In preparation for the gala release of In the Land of the Head Hunters in 1914, Edward Curtis commissioned an original orchestral score, which we now believe to be the earliest surviving complete score for a silent feature film. The project to restore the film was driven in large measure by the discovery of this score at the Getty Research Institute.
As part of his larger ethnological salvage project, Curtis routinely made wax cylinder recordings of Native American music with his photographic subjects (a large number of these are preserved today at the Archive of Traditional Music at Indiana University, Bloomington). The volumes of his North American Indian book series frequently include transcriptions of these, many produced by the ethnomusicologist and composer Henry Gilbert. Around 1910, Curtis made a number of recordings of Kwakwaka’wakw songs (see "Music Samples" section), some of which are transcribed in Volume Ten, The Kwakiutl.
In 1911-1912, Curtis produced and toured “The Vanishing Race”—what he called a “Picture Opera” or “Musicale”—a commercial entertainment featuring an in-person lecture by Curtis set to a dissolving slide show enhanced by short motion pictures, elaborate stage sets, and fancy lighting effects. To accompany his show, Curtis commissioned Henry Gilbert to write a musical score based on the wax cylinder recordings he had made among various groups; these included a series of pieces based on Northwest Coast music.
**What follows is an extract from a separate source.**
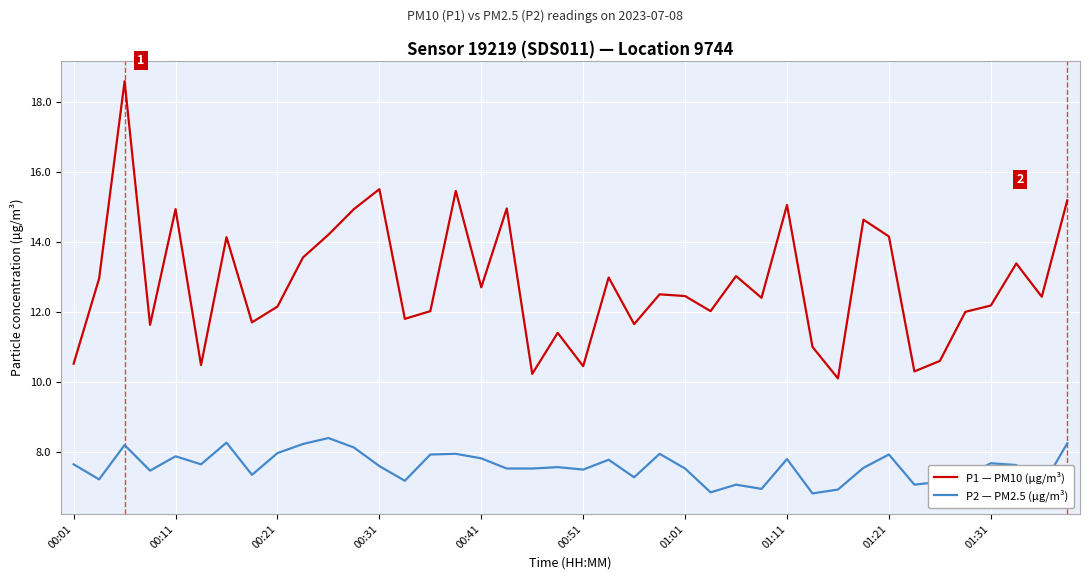

What is the sum of all P1 — PM10 (µg/m³) values?

512.3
Though intended to raise funds for the book project, the Musicale was a financial failure, and Curtis and Gilbert had a falling out over long unpaid bills.
Thus, in 1914, Curtis could not rely on Gilbert to compose an ambitious score for Head Hunters. Instead, he turned to John J. Braham, a New York-based conductor and arranger long associated with American Gilbert and Sullivan opera productions (see “Braham bio” below). Braham was also a composer who had, in fact, just completed a score for a 1913 film version of Hiawatha, a story that directly influenced the narrative of Head Hunters. Perhaps based on exposure to this film, Curtis commissioned Braham to score his own film, and it is likely that Curtis maintained his practice of supplying Braham with the wax cylinder recordings of Kwakwaka’wakw songs to “inspire” the film score. The film’s premiere screenings were heavily advertised at the time as featuring “Native music symphonized,” one component of the larger claim to cultural authenticity based on the use of an all-Native cast and on-location shooting. However, it seems as if this particular pronouncement was a hollow promotional tool, as there is little if any trace of the Kwakwaka’wakw sources in Braham’s final score for Head Hunters. Nonetheless, Braham’s score clearly embodies Curtis’s ambitions for his film in its blending of melodramatic, pop-culture musical clichés—the familiar thrum of the “tom-toms”—with “high-art” aspirations.
Though the film may have received limited distribution in 1915, we do not know if the score traveled with it. By the time the film was located and re-edited into In the Land of the War Canoes in the 1970s, the score was presumed lost. Within the two decades after Curtis’s death in Los Angeles in 1952, various area archives obtained portions of his estate. The Getty Research Institute acquired many boxes of sheet music composed by Henry Gilbert for the Musicales. In amongst these were a couple of files labeled “The Head Hunters,” containing Braham’s score for the film, which Aaron Glass discovered during his dissertation research. This project marks their restoration and public presentation for the first time since 1914.
Both John Braham's original 1914 manuscript score for Head Hunters and David Gilbert's 2008 transcription are available in complete form through the Getty Research Institute's online library.